NOVEL ULTRASOUND-BASED SENSOR FOR BIOSENSING AND NEURAL RECORDING

Author: Jérôme Sallet & Clément Hebert
Time: 11H00
Language: French/English
Place: Conference Room at LabTAU

Abstract: Part 1:  The development of wireless and battery free sensors for biomedical applications is a fast growing research and industrial field. It promises to greatly improve the patient’s comfort during the diagnosis but also in the treatment of chronic diseases. While the standard technologies have been based for the last decade on electromagnetic waves, ultrasonic powering and communication is a very interesting way to reduce the size of the sensor in order to develop minimally invasive implantable technology. In this context, the Wireless Neural Interface team of the Grenoble Institute for Neuroscience is developing a new type of ultrasound-based sensor for biosensing and neural recording. The presentation will show the mm-sized prototype that was used to establish the transfer curve that links the amplitude of the Echo signal to an electric potential in a physiological solution. This curve represents the first step toward real time recording.

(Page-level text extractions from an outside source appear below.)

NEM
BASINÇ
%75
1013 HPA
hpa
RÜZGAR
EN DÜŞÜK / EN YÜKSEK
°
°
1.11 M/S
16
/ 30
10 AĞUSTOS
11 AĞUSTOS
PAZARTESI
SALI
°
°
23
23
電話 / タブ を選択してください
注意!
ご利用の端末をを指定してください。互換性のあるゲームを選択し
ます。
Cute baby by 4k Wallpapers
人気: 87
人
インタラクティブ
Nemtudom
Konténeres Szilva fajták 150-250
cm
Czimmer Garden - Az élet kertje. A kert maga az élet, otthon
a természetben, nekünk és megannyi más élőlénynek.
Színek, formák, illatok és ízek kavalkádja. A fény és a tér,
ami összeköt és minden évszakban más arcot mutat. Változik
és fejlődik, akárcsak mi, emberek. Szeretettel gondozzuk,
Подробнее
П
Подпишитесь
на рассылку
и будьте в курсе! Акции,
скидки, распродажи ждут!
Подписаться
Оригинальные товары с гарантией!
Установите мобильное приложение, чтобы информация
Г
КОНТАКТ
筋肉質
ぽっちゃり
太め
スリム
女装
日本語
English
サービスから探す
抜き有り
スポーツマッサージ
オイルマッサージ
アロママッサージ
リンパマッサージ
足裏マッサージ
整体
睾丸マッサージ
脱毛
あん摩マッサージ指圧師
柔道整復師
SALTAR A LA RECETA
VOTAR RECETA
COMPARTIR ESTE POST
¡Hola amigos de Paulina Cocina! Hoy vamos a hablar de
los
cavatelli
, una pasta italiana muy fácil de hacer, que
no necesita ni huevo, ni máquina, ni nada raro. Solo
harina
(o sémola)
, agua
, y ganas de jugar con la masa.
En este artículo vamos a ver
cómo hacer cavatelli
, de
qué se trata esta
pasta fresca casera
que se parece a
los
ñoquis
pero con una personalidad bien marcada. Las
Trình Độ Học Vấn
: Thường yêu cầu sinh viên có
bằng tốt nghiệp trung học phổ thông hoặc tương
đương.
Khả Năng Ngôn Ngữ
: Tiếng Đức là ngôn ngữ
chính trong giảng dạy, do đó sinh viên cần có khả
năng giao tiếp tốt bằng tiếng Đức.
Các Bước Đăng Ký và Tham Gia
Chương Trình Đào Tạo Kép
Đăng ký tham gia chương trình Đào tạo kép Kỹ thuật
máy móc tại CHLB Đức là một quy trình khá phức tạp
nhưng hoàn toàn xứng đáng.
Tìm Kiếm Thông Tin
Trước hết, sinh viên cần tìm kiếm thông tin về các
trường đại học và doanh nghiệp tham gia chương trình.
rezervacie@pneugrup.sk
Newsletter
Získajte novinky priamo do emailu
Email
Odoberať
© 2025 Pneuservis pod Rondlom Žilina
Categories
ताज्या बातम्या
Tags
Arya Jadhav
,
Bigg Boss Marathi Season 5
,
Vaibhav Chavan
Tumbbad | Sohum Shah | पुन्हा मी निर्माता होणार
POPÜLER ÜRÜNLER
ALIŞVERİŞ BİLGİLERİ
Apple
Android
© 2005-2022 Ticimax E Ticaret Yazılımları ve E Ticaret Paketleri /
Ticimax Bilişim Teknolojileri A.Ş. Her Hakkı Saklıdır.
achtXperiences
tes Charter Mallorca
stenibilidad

Part 2: Abstract: Transcranial ultrasonic stimulation (TUS) is an emerging method whereby low-intensity ultrasound is delivered through the skull to brain tissue resulting in reversible disruption of neuronal activity at the targeted site. Although the exact mechanisms by which ultrasound effects neuromodulation are not fully characterized, the goal of this presentation is to show that the technique is safe and can be used to modulate brain activity and behaviour with a good anatomical precision. TUS neuromodulatory effects were measured by examining relationships between activity in each targeted area and the rest of the brain using resting-state functional magnetic resonance imaging (fMRI) collected under anaesthesia. Importantly those targeted regions could either be superficial cortical areas (e.g. medial premotor, frontopolar cortex), or deep subcortical structures (e.g. Amygdala, Hippocampus, Basal Forebrain). With the specific protocol used, dissociable and focal effects on neural activity could not be explained by auditory confounds. Furthermore, offline effects were shown to last for more than two hours post-stimulation. With such long lasting effect, we were able to test in separate experiments for the specific contribution of perigenual cingulate cortex to counterfactual reasoning, of the lateral orbitofrontal cortex to credit assignment and of the mid-superior temporal sulcus to computing social prediction in primates.